In his letter, Mr. Scaringe said the startup is trying to manage inflationary pressures from the rising cost of sheet metal, semiconductors and other components. But he said it was wrong to apply the increase to customers who ordered their vehicles with the expectation that their prices were locked in. He has spoken with angry customers firsthand this week, he said.
“I fully realize and acknowledge how upset many of you felt,” he said. “I have made a lot of mistakes since starting Rivian more than 12 years ago, but this one has been the most painful.”
Rivian customers were notified of the price increase by email on Tuesday, prompting many to vent their outrage on consumer forums and Reddit postings.
More broadly, car buyers are already confronting a steep increase in vehicle prices—on both new and used—as supply-chain disruptions have left dealership lots with little to no inventory to sell. Many dealers have also been marking up the sticker price, sometimes charging upward of $35,000 to $40,000 more, further frustrating consumers.
Rivian, unlike the more traditional car companies, doesn’t have a dealership network and sells directly to customers, allowing the company to exert more control over price.
Paul Morgan, a 39-year-old California resident, expected Rivian’s prices to inch up a couple thousand dollars to account for inflation. When he received notice that the price on his preordered Rivian SUV would increase $19,000, he drew the line.
“Within five seconds of seeing the new price I clicked the cancel button,” Mr. Morgan said.
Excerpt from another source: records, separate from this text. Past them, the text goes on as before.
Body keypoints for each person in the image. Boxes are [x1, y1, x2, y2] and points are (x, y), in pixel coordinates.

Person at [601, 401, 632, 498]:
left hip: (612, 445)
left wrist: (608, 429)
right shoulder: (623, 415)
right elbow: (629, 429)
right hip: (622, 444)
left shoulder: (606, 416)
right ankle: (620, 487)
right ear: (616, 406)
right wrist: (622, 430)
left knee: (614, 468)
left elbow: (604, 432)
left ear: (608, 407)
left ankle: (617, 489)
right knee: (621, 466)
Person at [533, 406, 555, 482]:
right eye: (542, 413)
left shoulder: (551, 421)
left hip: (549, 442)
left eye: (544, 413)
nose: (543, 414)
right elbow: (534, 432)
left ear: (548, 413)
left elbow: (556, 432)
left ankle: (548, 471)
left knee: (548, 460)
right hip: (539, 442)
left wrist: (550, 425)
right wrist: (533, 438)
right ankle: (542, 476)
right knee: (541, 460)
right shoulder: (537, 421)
Even after learning that his original price would be honored, he said he didn’t reinstate his order.
Brendon McCaulley, a 44-year-old Texas resident, said he canceled his Rivian pickup-truck preorder this week after learning of the price hike. He then decided to reinstate the order after receiving the email about Mr. Scaringe’s decision Thursday.
“I think it’s really big of him personally to own up to the fact that he made a mistake,” Mr. McCaulley said.
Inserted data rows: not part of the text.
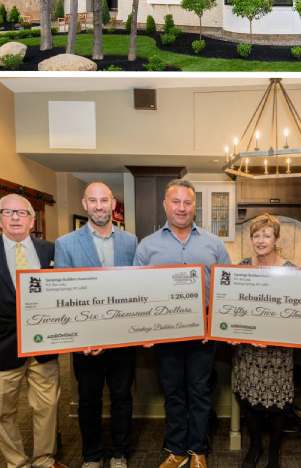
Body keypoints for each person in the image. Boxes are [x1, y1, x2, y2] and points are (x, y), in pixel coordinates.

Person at [0, 194, 68, 468]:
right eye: (8, 212)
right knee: (2, 413)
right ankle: (17, 463)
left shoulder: (51, 251)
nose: (15, 217)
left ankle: (44, 459)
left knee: (47, 408)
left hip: (43, 347)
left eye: (22, 213)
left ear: (32, 221)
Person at [134, 179, 230, 468]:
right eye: (175, 202)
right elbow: (137, 292)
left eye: (187, 202)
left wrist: (214, 322)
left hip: (203, 335)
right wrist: (145, 330)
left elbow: (226, 287)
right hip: (166, 336)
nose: (182, 208)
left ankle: (198, 450)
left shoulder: (213, 243)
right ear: (165, 205)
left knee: (200, 393)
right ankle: (176, 450)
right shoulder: (147, 246)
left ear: (194, 207)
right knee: (174, 393)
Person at [54, 181, 139, 468]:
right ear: (84, 203)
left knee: (122, 397)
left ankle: (119, 452)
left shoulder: (130, 241)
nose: (99, 206)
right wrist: (83, 339)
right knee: (88, 400)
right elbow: (63, 294)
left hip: (122, 340)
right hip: (85, 343)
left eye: (104, 200)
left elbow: (136, 291)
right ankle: (91, 454)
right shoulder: (65, 244)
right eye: (94, 200)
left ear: (113, 204)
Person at [232, 213, 296, 468]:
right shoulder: (240, 268)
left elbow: (295, 311)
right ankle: (255, 446)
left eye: (266, 235)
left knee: (277, 406)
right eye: (256, 235)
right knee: (250, 402)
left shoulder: (291, 271)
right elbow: (232, 306)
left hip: (279, 352)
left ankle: (273, 453)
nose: (260, 240)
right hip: (248, 350)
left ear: (276, 238)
A lawsuit brought by a former Rivian sales and marketing executive last fall, shortly before Rivian’s IPO, also raised concerns about whether the company was pricing its models too low.
The suit alleges that Laura Schwab, the former executive and plaintiff in the case, raised the issue with other Rivian executives and they eventually agreed vehicle prices would need to be increased post-IPO.
“It was clear that the vehicles were underpriced, and each sale would result in a loss to the company,” said the complaint, which was filed in November.
A Rivian spokeswoman said the company disputes Ms. Schwab’s allegations. A representative for Ms. Schwab said she stands by her statements in the lawsuit.
Other EV startups that had once wooed Wall Street with splashy public debuts are also encountering obstacles in trying to release their first models.
Lucid Group Inc., a rival electric-car maker based in California, said on Monday it was cutting its 2022 vehicle-production target, citing supply-chain constraints for some commodity parts, such as carpet and glass, as well as logistical challenges.
Ohio-based Lordstown Motors Corp. , an aspiring electric pickup truck manufacturer, also said it would need to raise more funding as it works to launch sales and production of its first model, after reporting heftier losses earlier this week.
Joseph Spak, an auto analyst at RBC Capital, wrote in a note Thursday that the pricing reversal is likely to lower Rivian’s gross vehicle margins over the next two years, and assuming no cancellation, it could cost the company about $850 million in revenue. Still, he said, it was the right thing to do.
“The Rivian story doesn’t depend on the near-term,” Mr. Spak wrote. “So building the brand equity by absorbing the higher cost is prudent, especially considering the capitalization of the company.”